Practicing over cross sticks does make a difference. I’ve found that my rifles often need a slightly different elevation setting when used over cross sticks than when they are fired from a bench. The reason for that must be in the fact that there is something different in the way the rifle is held, which allows it to recoil is a slightly different way. That means the barrel is at a slightly different attitude when the bullets exit, which results in a different point of impact at the target. Similarly, I’ve found that my shots generally hit lower when I shoot offhand than when the same rifle is shot from a bench rest. That is most evident when trying to knock over chickens in the silhouette match. Perhaps I allow the muzzle to drop slightly before firing the shot. At any rate, hits on the rail seem to be common when I try for chickens.
Then my scores in the matches fell off and my shooting with the .44-70 Sharps seemed to turn sour. Rather than dig into things to see why, I put the rifle to the side and did my shooting with other calibers. That didn’t help very much and my shooting with those other rifles, including my favorite .44-77 and .50-70, just got worse and worse. There had to be a common denominator and that turned out to be me. I was in need of some strong attitude adjustment because my sour mood was trickling into my shooting.

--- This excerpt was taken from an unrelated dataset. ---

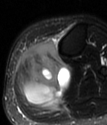
MRI of an extremity soft-tissue mass, one axial slice. Slice 31 of 78 in the series (ordered by position). T2-weighted fat-saturated. MR volume resampled by the dataset authors to the PET/CT grid (not the native acquisition matrix). 3.27 mm slice thickness. 107 × 125 image matrix. Female patient. From the clinical record (not read from this slice): histological type: extraskeletal high grade osteogenic sarcoma; grade: high; site of the primary tumour: left calf.
Outlined on this slice (expert contour drawn on MRI and transferred to this co-registered scan by the dataset authors):
- gross tumour volume (mass): bounding box (x1, y1, x2, y2) in pixels: (17, 40, 70, 108)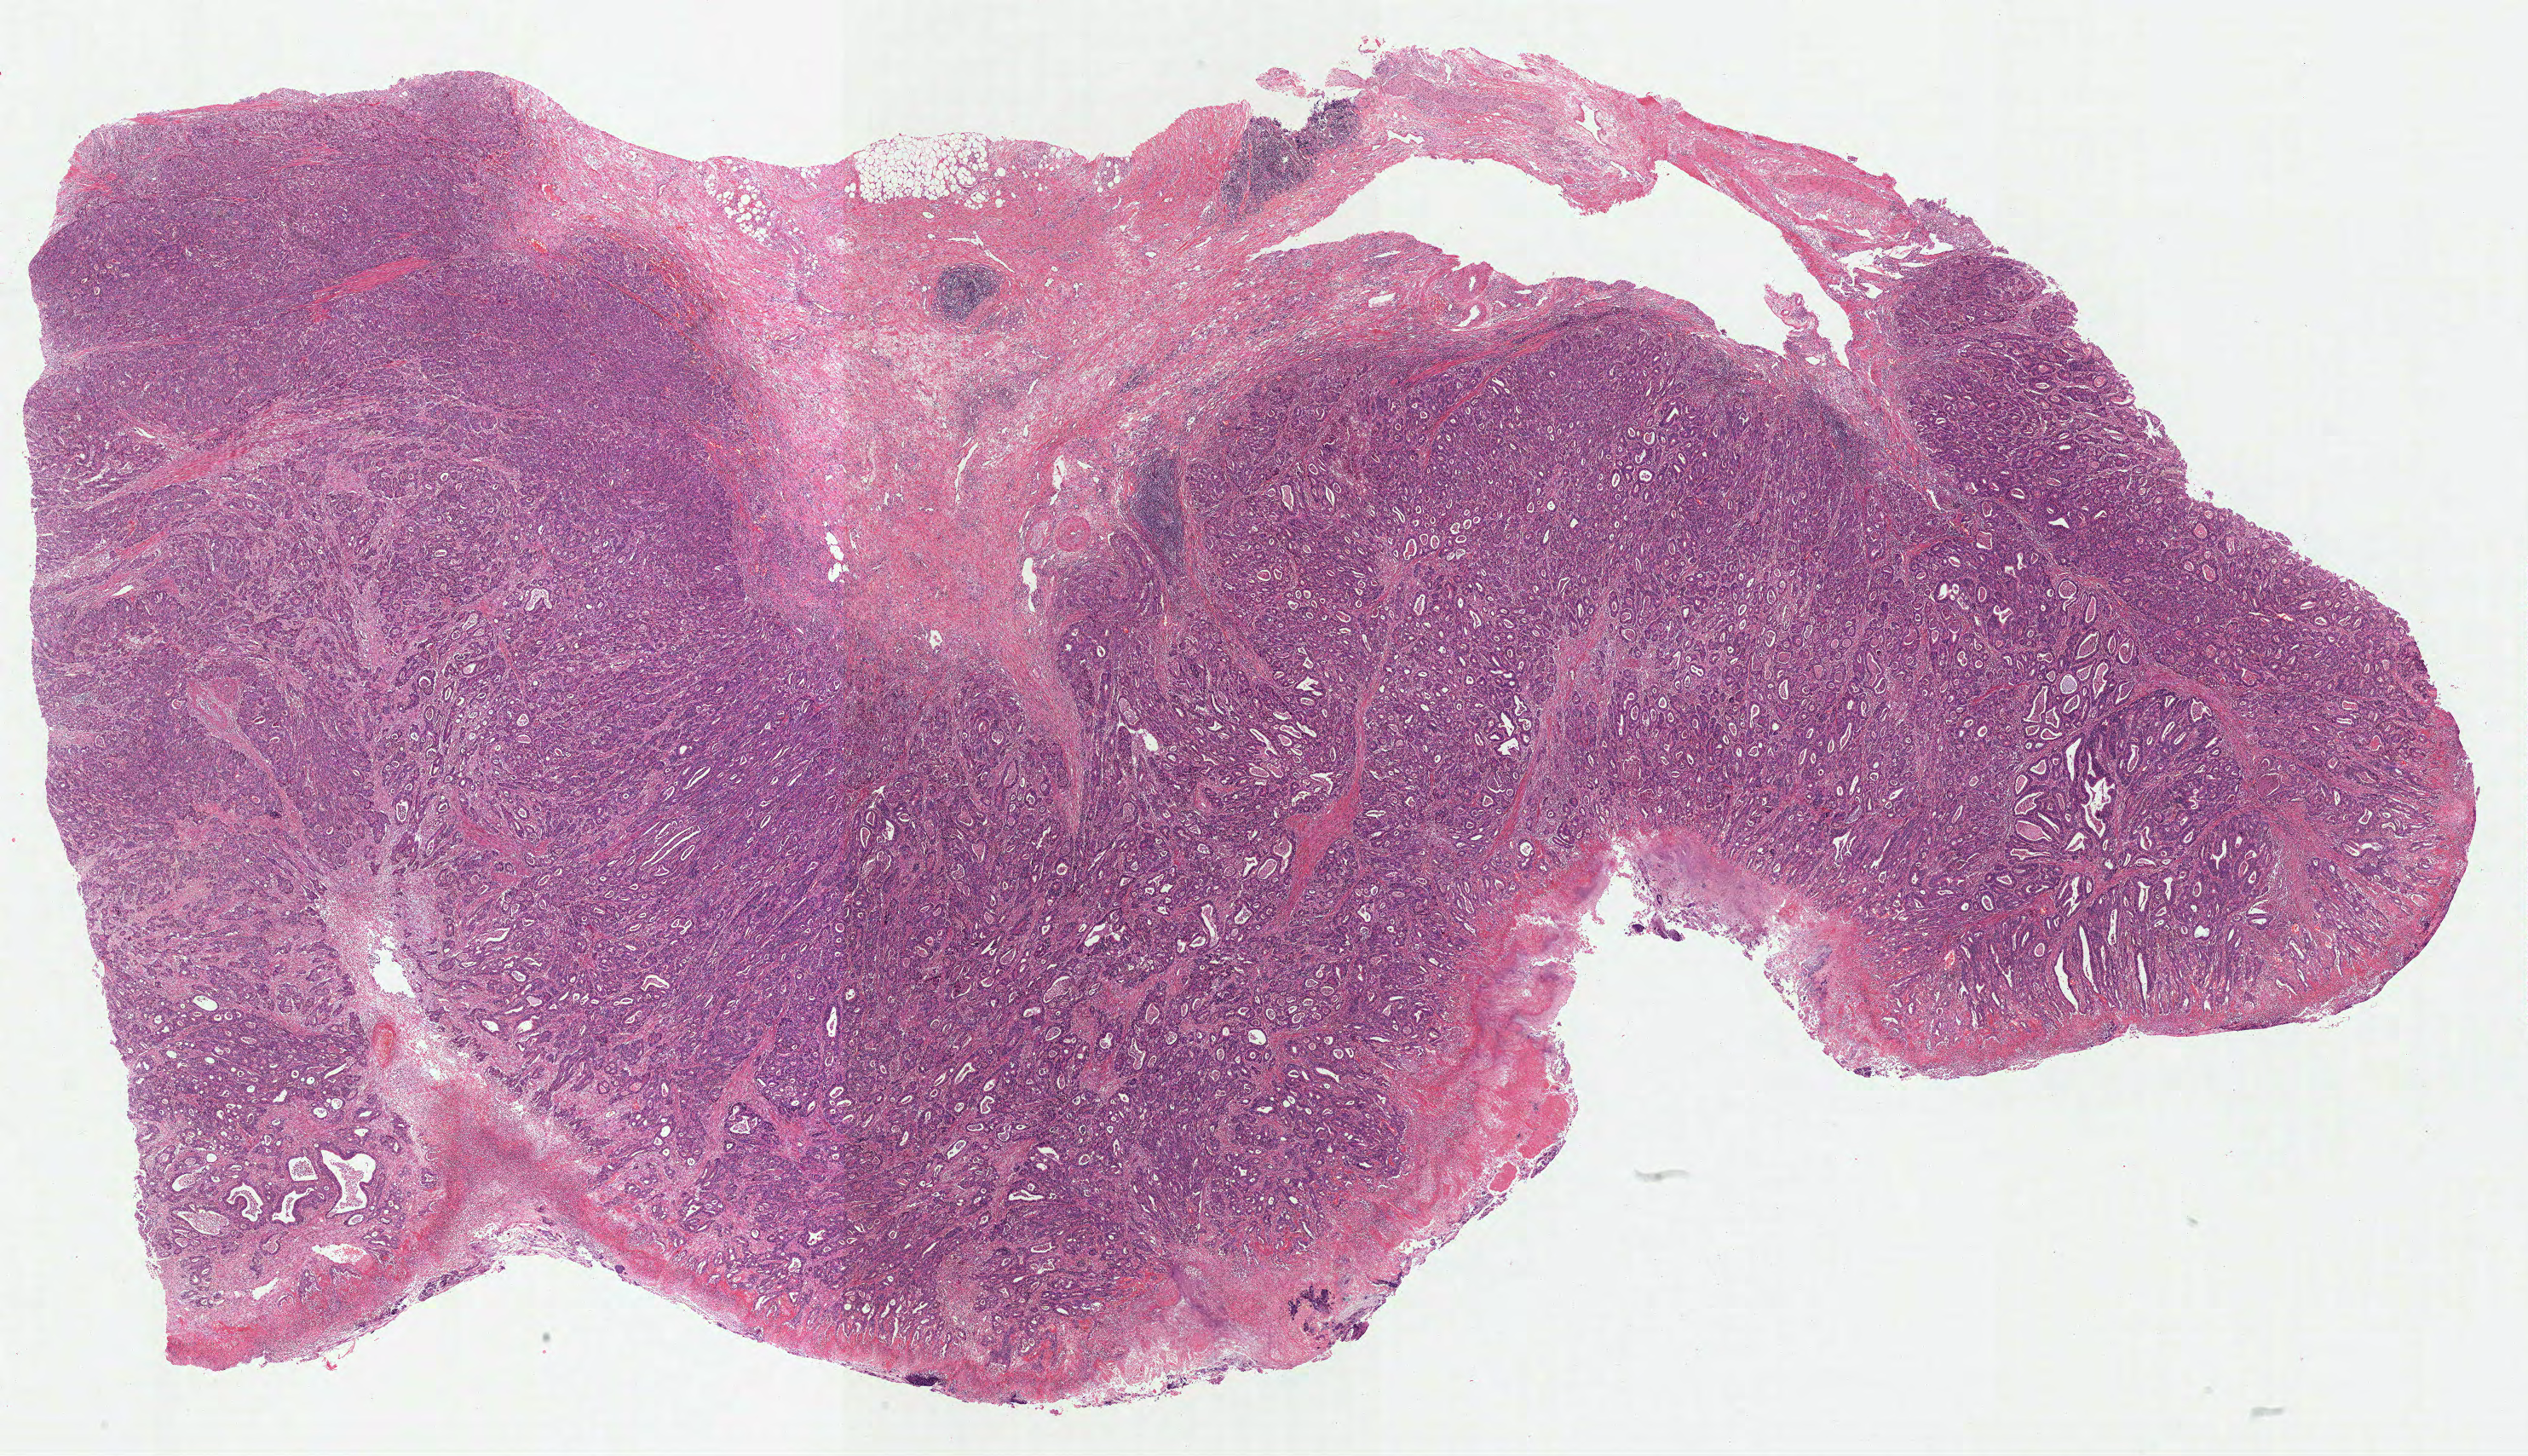
Digitized H&E-stained tissue section (whole slide) — whole scanned area (about 23.9 x 13.8 mm, slide scanned at 40x) shown as a low-resolution overview, FFPE section, primary tumour sample from the stomach. Male, age 66 years at initial diagnosis. Histologic grade: G2 (moderately differentiated).
Pathologic diagnosis: Adenocarcinoma, intestinal type (fundus of stomach). Lymph nodes positive (case pathology): 0 of 15 examined. AJCC pathologic stage: IIA.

Where I had really gone wrong was with my bullets. I was keeping cast bullets that should have been thrown back into the pot. The problem was actually obvious, but I tried to cover that with some out-of-place reasoning. Specifically, the bullets I should have thrown back were cast with lead that was too cold or the mould was not hot enough. Those bullets were not well filled out and were sometimes a bit undersize, but they were being used anyway.

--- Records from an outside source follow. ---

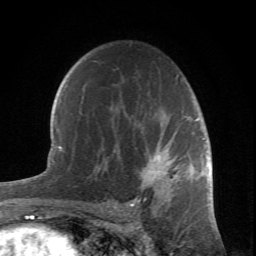
Breast MRI (dynamic contrast-enhanced), one axial slice. Slice 47 of 66 in the series (ordered by position). Cropped to one breast. Dynamic contrast-enhanced series, time point 2 of 6 at this slice position (early post-contrast). 1.5 T. TE 4.2 ms, TR 8.5 ms. 2.4 mm slice thickness. 256 × 256 image matrix, field of view 150 × 150 mm. Female patient.
Outlined on this slice (semi-automatic segmentation, software-assisted and operator-edited):
- enhancing-tissue mask used for the functional tumour volume (all voxels passing the contrast-enhancement thresholds inside the analysis volume; usually the tumour): bounding box [x1, y1, x2, y2] px = [108, 75, 204, 208]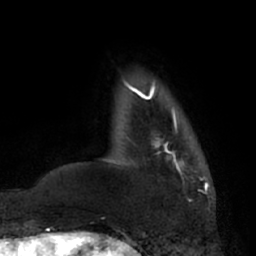
Breast MRI (dynamic contrast-enhanced), one axial slice. Cropped to one breast. Dynamic contrast-enhanced series, time point 2 of 7 at this slice position (early post-contrast). 1.5 T. TE 3 ms, TR 6.2 ms. 256 × 256 image matrix, field of view 175 × 175 mm. Female patient.
Structures marked on this image (semi-automatic segmentation, software-assisted and operator-edited):
- enhancing-tissue mask used for the functional tumour volume (all voxels passing the contrast-enhancement thresholds inside the analysis volume; usually the tumour): bounding box (x1, y1, x2, y2) in pixels: (136, 92, 177, 155)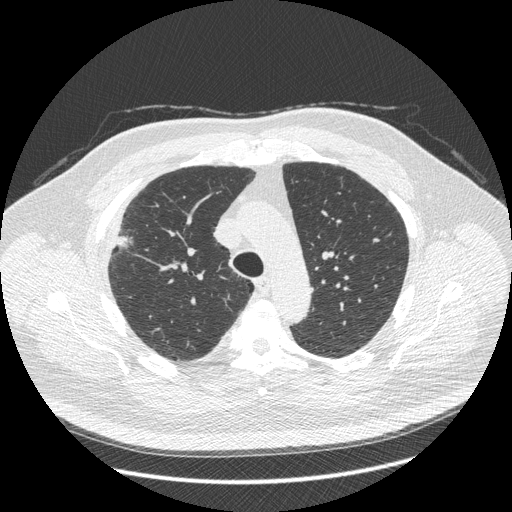
Chest CT (low-dose screening protocol), one axial image. Third screening round (two years after baseline). Lung window (W 1500 / L -600 HU). Standard (soft-tissue) reconstruction kernel (STANDARD). 120 kVp. Male participant, aged 66 years at enrolment. Current smoker at enrolment.
Expert-annotated lung lesion, bounding box [x1, y1, x2, y2] px = [88, 212, 148, 272]. Screening reader's record for this exam (one nodule recorded; not confirmed to be the boxed lesion): non-calcified nodule or mass ≥4 mm, right upper lobe, 48 × 25 mm, spiculated (stellate) margins, soft tissue attenuation, pre-existing on the prior screen: no. Official screen result: positive, other. Later outcome: lung cancer diagnosed 35 days after this screen — non-small cell carcinoma, right upper lobe, stage IV (AJCC 6th edition), 50 mm at pathology.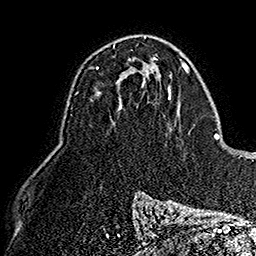
Breast MRI (dynamic contrast-enhanced), one axial slice. Slice 95 of 160 in the series (ordered by position). Cropped to one breast. Dynamic contrast-enhanced series, time point 2 of 7 at this slice position (early post-contrast). 1.5 T. TE 2.8 ms, TR 5.4 ms. 1 mm slice thickness. 256 × 256 image matrix. Female patient.
Outlined on this slice (semi-automatically segmented with operator editing):
- enhancing-tissue mask used for the functional tumour volume (all voxels passing the contrast-enhancement thresholds inside the analysis volume; usually the tumour): box from (x=96, y=46) to (x=115, y=69) px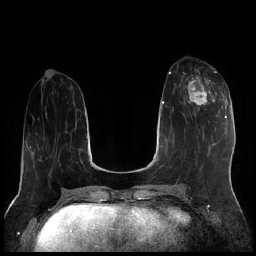
Breast MRI (dynamic contrast-enhanced), one axial slice; position 74 of 256 along the scan axis; dynamic contrast-enhanced series, time point 2 of 7 at this slice position (early post-contrast); 1.5 T; TE 1.9 ms, TR 4.2 ms; 0.8 mm slice thickness; 256 × 256 image matrix, field of view 320 × 320 mm. Female patient.
Outlined on this slice (semi-automatically segmented with operator editing):
- enhancing-tissue mask used for the functional tumour volume (all voxels passing the contrast-enhancement thresholds inside the analysis volume; usually the tumour): bounding box [x1, y1, x2, y2] px = [184, 71, 222, 115]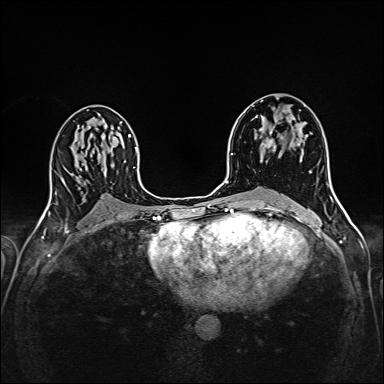
Breast MRI (dynamic contrast-enhanced), one axial slice. Slice 88 of 160 in the series (ordered by position). Dynamic contrast-enhanced series, time point 2 of 6 at this slice position (early post-contrast). 1.5 T. TE 2.4 ms, TR 5.2 ms. 1 mm slice thickness. 384 × 384 image matrix, field of view 300 × 300 mm. Female patient.
Annotated regions visible in this slice (semi-automatic segmentation, software-assisted and operator-edited):
- enhancing-tissue mask used for the functional tumour volume (all voxels passing the contrast-enhancement thresholds inside the analysis volume; usually the tumour): box from (x=253, y=106) to (x=300, y=162) px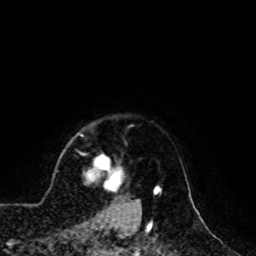
Breast MRI, one axial slice; slice 87 of 100 in the series (ordered by position); cropped to one breast; dynamic contrast-enhanced series, time point 2 of 8 at this slice position (early post-contrast); 1.5 T; TE 4.2 ms, TR 7 ms; 2 mm slice thickness; 256 × 256 image matrix, field of view 180 × 180 mm. Female patient.
Annotated regions visible in this slice (semi-automatically segmented with operator editing):
- enhancing-tissue mask used for the functional tumour volume (all voxels passing the contrast-enhancement thresholds inside the analysis volume; usually the tumour): bounding box [x1, y1, x2, y2] px = [84, 156, 139, 209]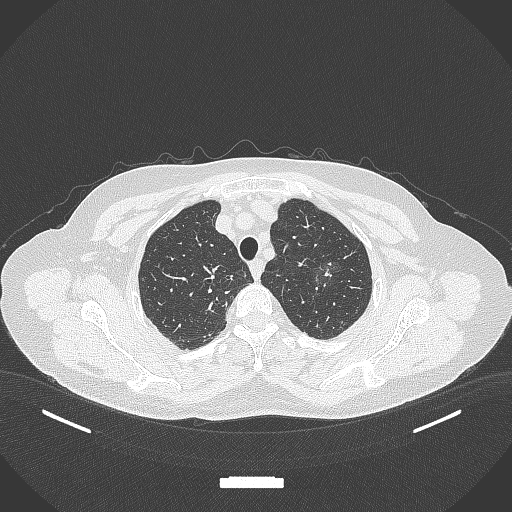
Chest CT, one axial slice; reconstruction kernel B70f; 120 kVp; lung window (W 1500 / L -600 HU); 512 × 512 image matrix, field of view 400 × 400 mm. Female patient, age 64 years. From the clinical record (not read from this slice): clinical TNM (as recorded): T1c N0 M0; histopathological grade: G1.
Outlined on this slice (bounding box drawn by a radiologist):
- lung tumour (recorded histology: adenocarcinoma): box from (x=305, y=253) to (x=345, y=300) px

My thoughts were that because the soft-lead bullets fired in our black-powder cartridge rifles obdurate upon acceleration, or “bump up” as it is commonly called, that they would form to the internal dimensions of the barrel and give the bullets some consistency. But inconsistency was my only reward with some shots that even missed the paper. Then the doggone truth hit me; you can never achieve consistency unless you begin with consistency.
My reason for buying this rifle was to use it for mostly short-range shooting in our local matches at 100 and 200 yards. If I find a need for heavier loads, I’ll give heavy bullets another try, but for now shooting these “carbine loads” is simply working too well to try something else. That load uses the 415-grain Brooks bullet, sized .446 inch and lubed with Big Sky Lube, over 60 grains of Olde Eynsford 11⁄2Fg, slightly compressed under a Walters’ .060-inch wad, primed with a CCI #200 Large Rifle Primer, and a newsprint wad inside the case over the primer flash hole. Out of this rifle’s 32-inch barrel, that load sends the bullet out at an average velocity of 1,212 fps. This is a very comfortable rifle to shoot and meets my expectations quite nicely.
Keeping up with the .44-70 wasn’t very hard to do. It just took some falling back on a few simple basics about cast bullet reloading, finding a powder charge that the rifle likes the best, and then letting the rifle set the pace.